After assistant coaching stops back home at Handley High, McIntosh (Ga.) High and Smiths Station, Adcock and his family landed in Decatur, where he assisted Steve Rivers for two seasons before becoming the Red Raiders’ head coach. Adcock is 83-43 as Decatur’s leader, an average of 7.6 wins a year, and his teams have made the playoffs in nine out of 11 seasons.

Now a veteran coach of 27 years, Adcock and his wife Lynda, who is also a teacher, have made their home in Decatur and influenced the lives of hundreds of players through the outlet of coaching and teaching.

The lifestyle of a coach impacts the entire family, and the Adcocks are Red Raiders through and through.

Son Riley, who will be a senior quarterback at Decatur this fall, and daughters Jordan, who is a rising junior, and Marah, who will be an eighth-grader at Oak Park Middle School, complete the support system that is essential in any coaching family.

“To me, he just seems like a coach — everything about him, even when he’s not actually coaching; his whole personality,” Riley said.

It was while helping run the family business that Adcock said his dad, Durward, taught him the invaluable lesson to “get there early, stay late and work hard the entire time you’re there.”

Adcock has since transferred that philosophy to coaching, dedicating hours to what can sometimes be a thankless job.

“There are a lot of high points and a lot of low points, and I enjoy the differences,” Adcock said. “For me personally, it’s been a great ride.”

And Adcock said the long hours both in season and off season are nothing compared to the rewards that coaching has offered him.

“As long as you’re willing to invest yourself in kids, and they are willing to invest their time with you, there will always be something special in this game,” Adcock said.

“To me, the greatest thing about coaching is the relationships and the chance you have to impact a child’s life.”

Adcock knows the influence a quality coach can have. His own list of influences includes his junior high basketball/football coach and science teacher Tommy Cato, who he said was “the kind of guy all of us young guys wanted to grow up to be.”

There were also his high school football coaches at Handley High, Wayne Freeman, an All-American at Alabama in the early 1960s, and Rick Rhodes, who retired as Division II Delta State’s head coach in January. Adcock said he was impacted as a young coach by Bill Ragle, who played at Troy and Alabama before hiring Adcock to his coaching staff at Handley High and later Smiths Station.

Then there was Dan Washburn, retired executive director of the Alabama High School Athletic Association, who impressed Adcock for years as a coach at Lanett High. Most recently there was Rivers, who Adcock coached under as a Decatur assistant and described as “outstanding at reaching and dealing with young people.”

On the professional level, Adcock, a member of the First Bible Church, looks up to Tony Dungy, reigning Super Bowl champion coach of the Indianapolis Colts, who is known as a devout Christian.
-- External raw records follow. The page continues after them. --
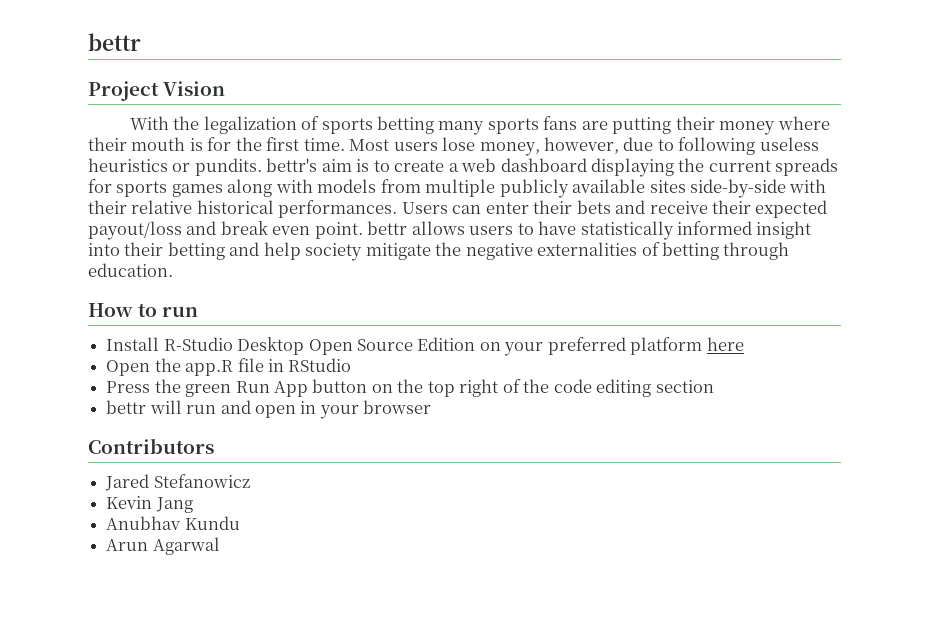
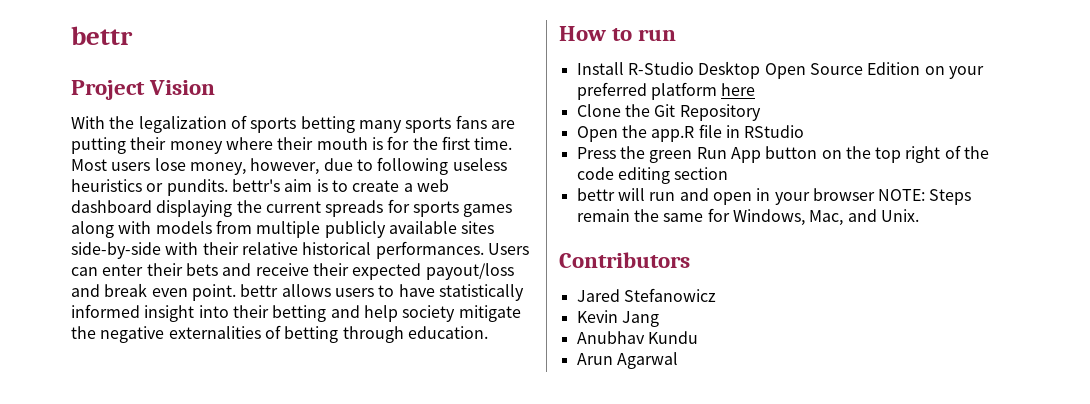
(744, 344) none -> [576,104,761,121] // Clone the Git Repository
(432, 407) none -> [878,189,972,205] [576,208,919,226] NOTE: Steps remain the same for Windows, Mac, and Unix.

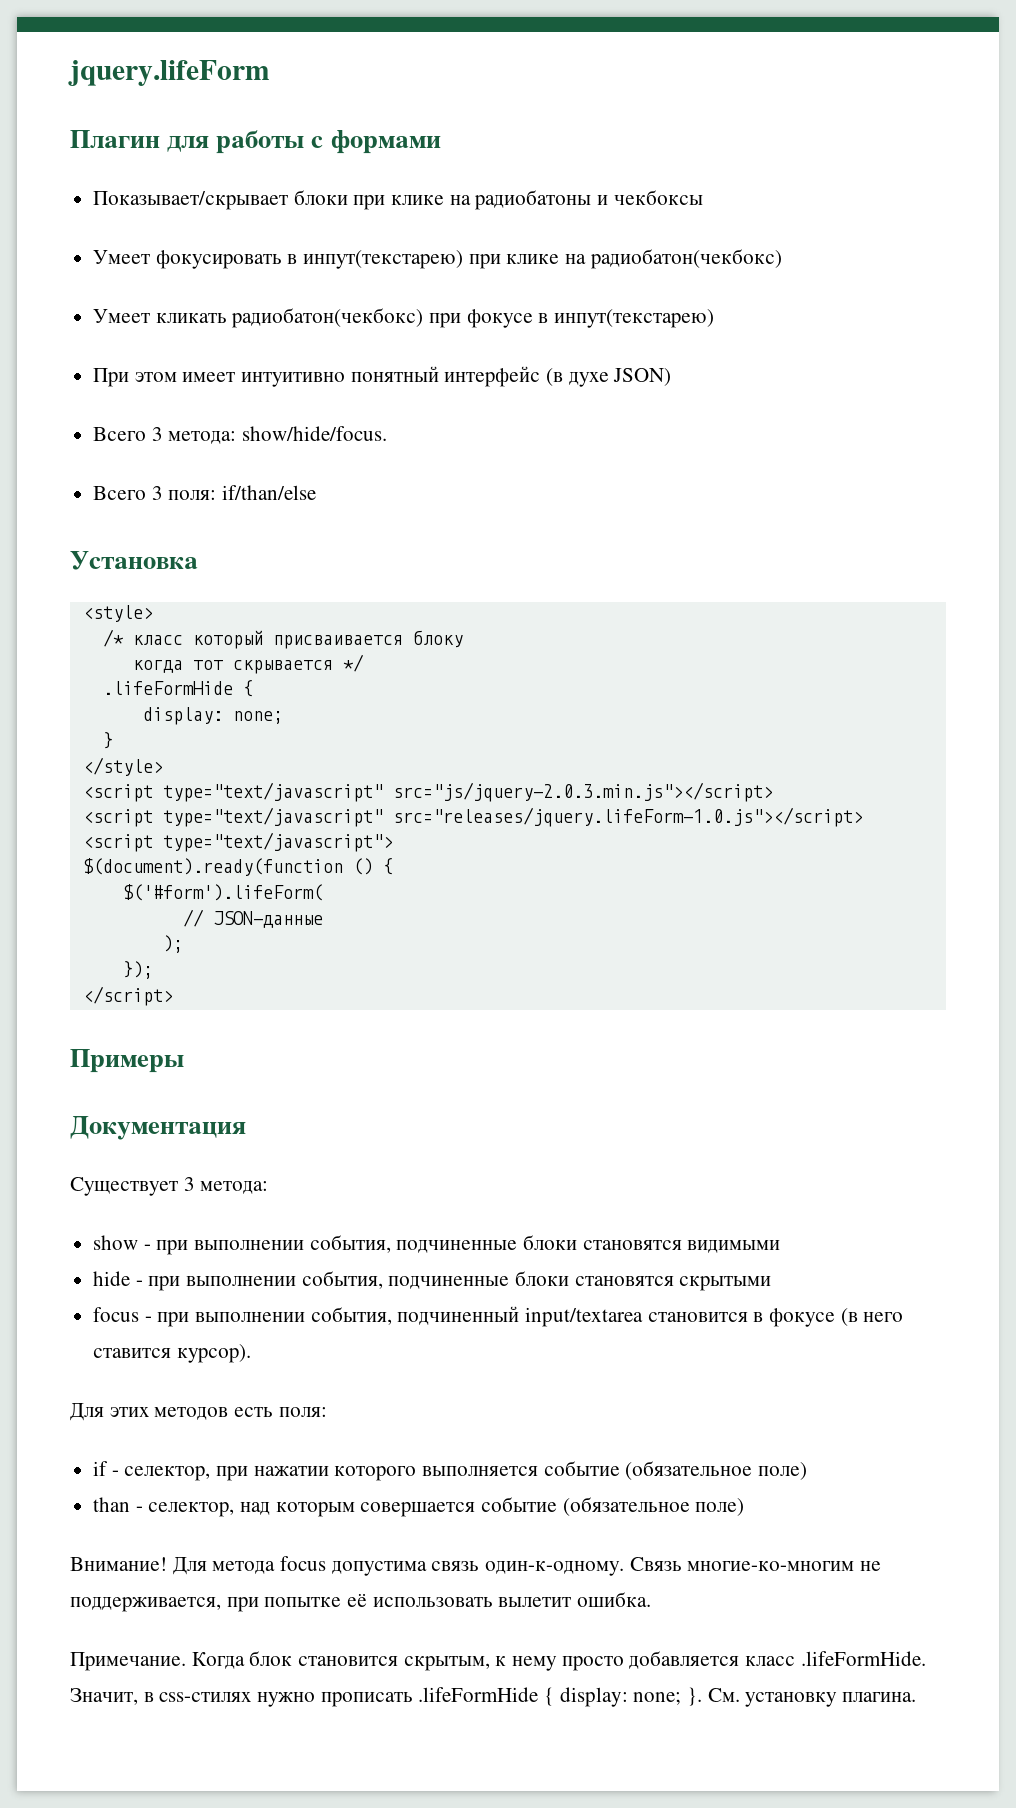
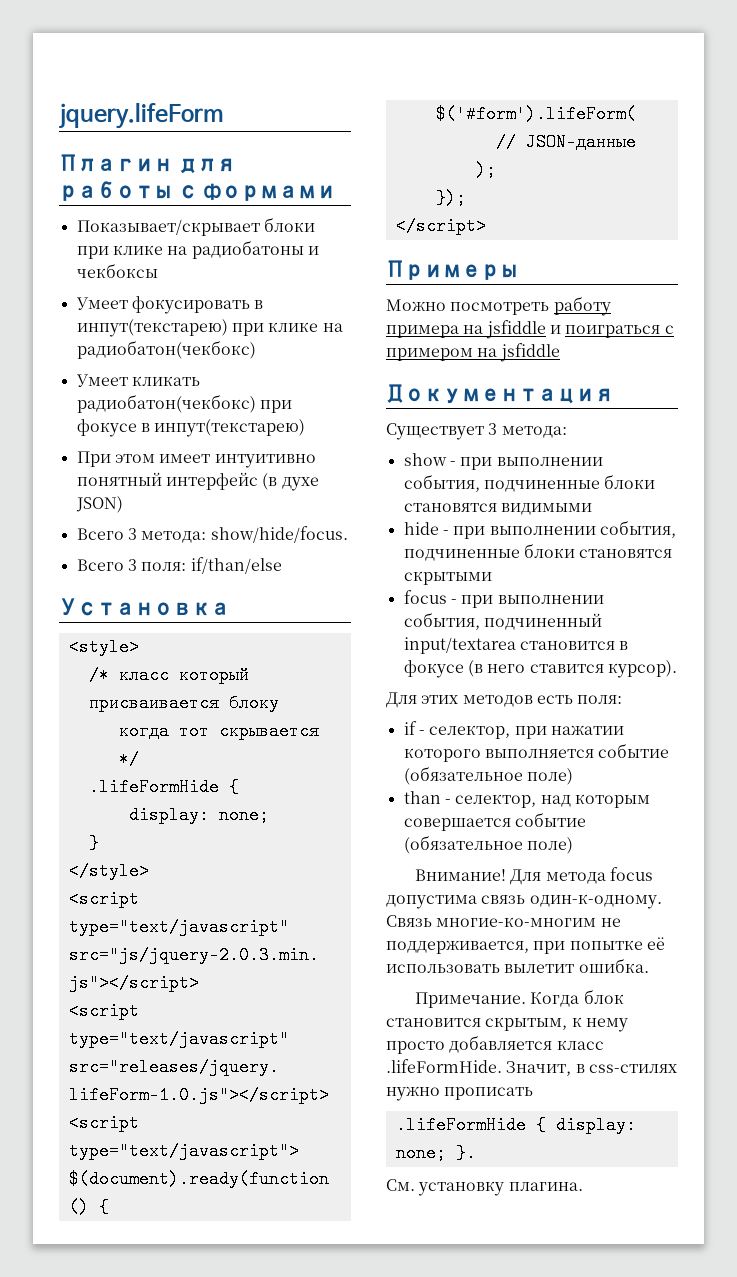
(184, 1061) none -> [386,296,611,316] [386,320,674,339] [386,343,560,362] // Можно посмотреть работу примера на jsfiddle и поиграться с примером на jsfiddle
(413, 1699) none -> (534, 1093) //
(703, 1696) none -> (476, 1153) //

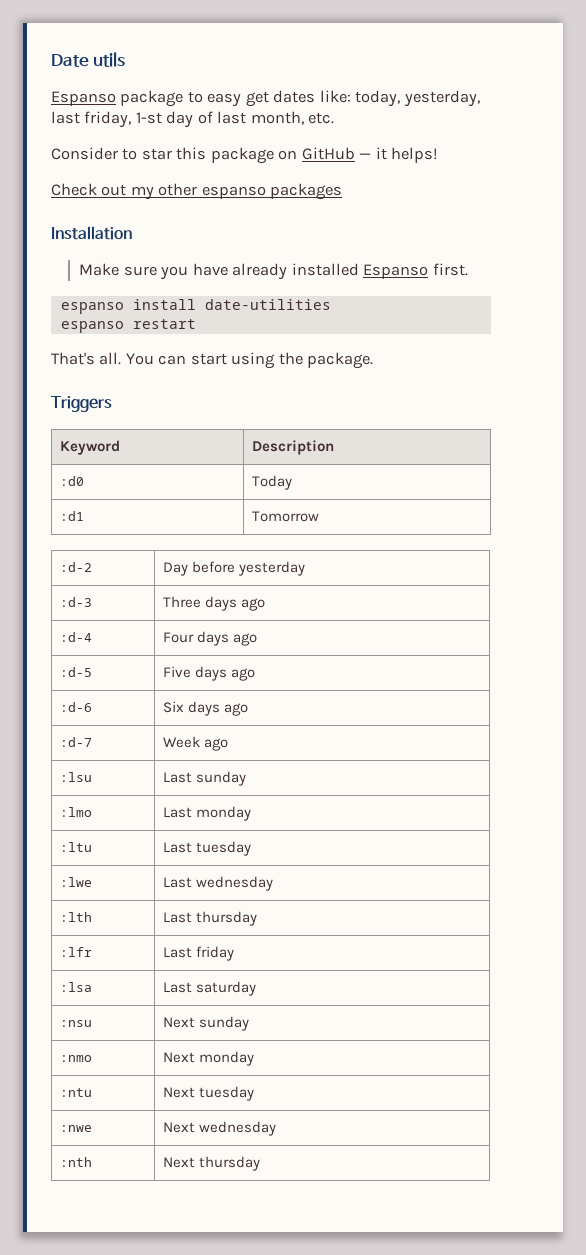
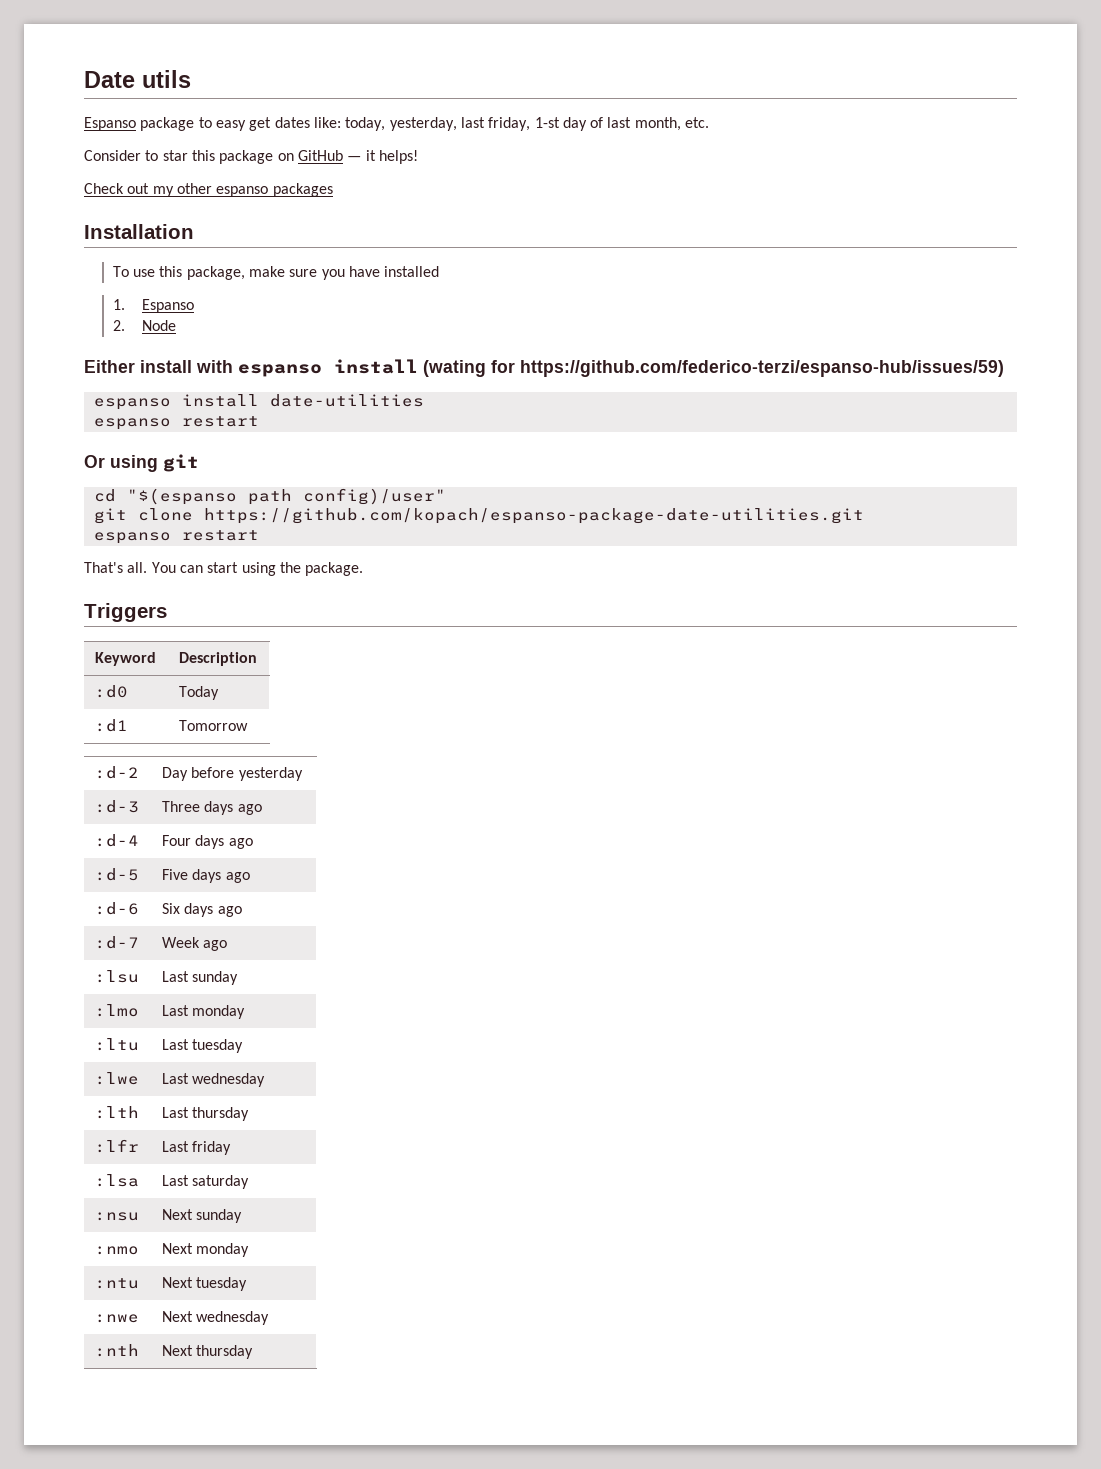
[79,263,120,276] Make -> [112,266,286,280] To use this package, make
[232,263,288,280] already -> (381, 271) none
[363,263,468,279] Espanso first. -> [112,299,194,313] [112,320,176,331] [84,359,1004,377] // 1. Espanso // 2. Node // Either install with espanso install (wating for https://github.com/federico-terzi/espanso-hub/issues/59)
(196, 324) none -> [84,454,199,472] [93,488,446,505] [93,508,864,524] [93,530,259,544] // Or using git // cd "$(espanso path config)/user" // git clone https://github.com/kopach/espanso-package-date-utilities.git // espanso restart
Adcock said all have influenced his coaching journey, as part of a long list of former and current coaches to whom he’s indebted and tries to imitate.

Like most coaches, Adcock has his ways of keeping his professional routine fresh — new offensive developments, new defenses, new players coming in each season.

“It’s good just to revitalize yourself,” Adcock said.

But overall, he said, he could never imagine the daily routine of coaching getting old.

And when Adcock sits outside with a cup of coffee at Ogle Stadium on a fall morning and watches the sunrise, as he said he often does, he knows he is right where he is meant to be.

“I’ve never, ever gotten out of bed as a coach and a teacher and dreaded going to work,” he said. “Every day, I get up with a passion about what I do. And I hope I have this fire a long time.”